» **How to complete this task**: Going through the entries below, tally the lines that hold the word "тәлімгерлер" and state the result alone.

Dataset entries:
────────

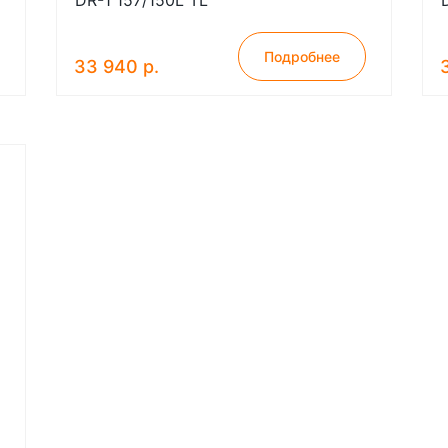
DR-1 157/150L TL
Подробнее
33 940 р.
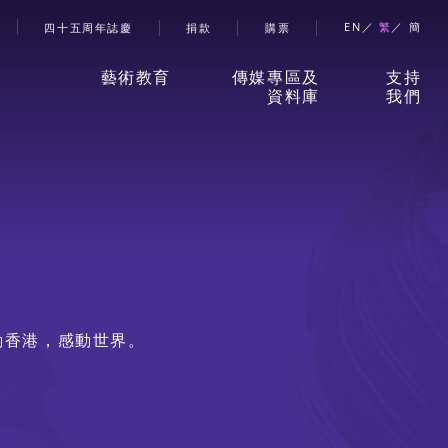
account menu
EN
繁
簡
四十五周年誌慶
捐款
購票
藝術教育
傳媒專區及
支持
資料庫
我們
香港舞蹈團藝術空間」
新聞稿
捐款
兒童及少年課程
珍貴回憶
贊助
成人課程
刊物
合作
伙伴
動香港，感動世界。
學校及社區
報導摘要
成為
會舞蹈×武術中華文化學
會員
校體藝推廣計劃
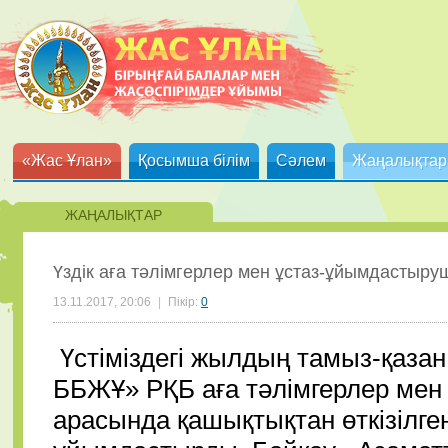
«Жас Ұлан»
Қосымша білім
Сәлем
Жаңалықтар
ЖАҢАЛЫҚТАР
Үздік аға тәлімгерлер мен ұстаз-ұйымдастыр
13.11.2017, 20:06
|
Пікір:
0
Үстіміздегі жылдың тамыз-қаза
ББЖҰ» РҚБ аға тәлімгерлер ме
арасында қашықтықтан өткізілг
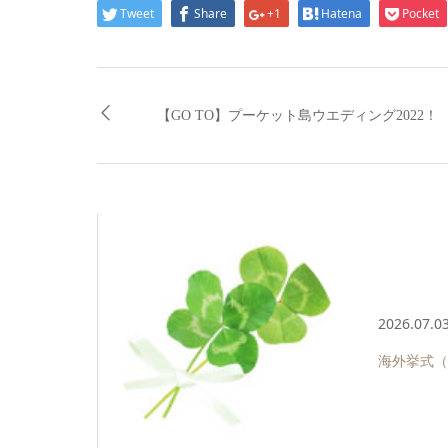
Tweet
Share
+1
Hatena
Pocket
【GO TO】プーケット島ウエディング2022！
2026.07.0
海外挙式（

────────

» **Completed exercise**: 2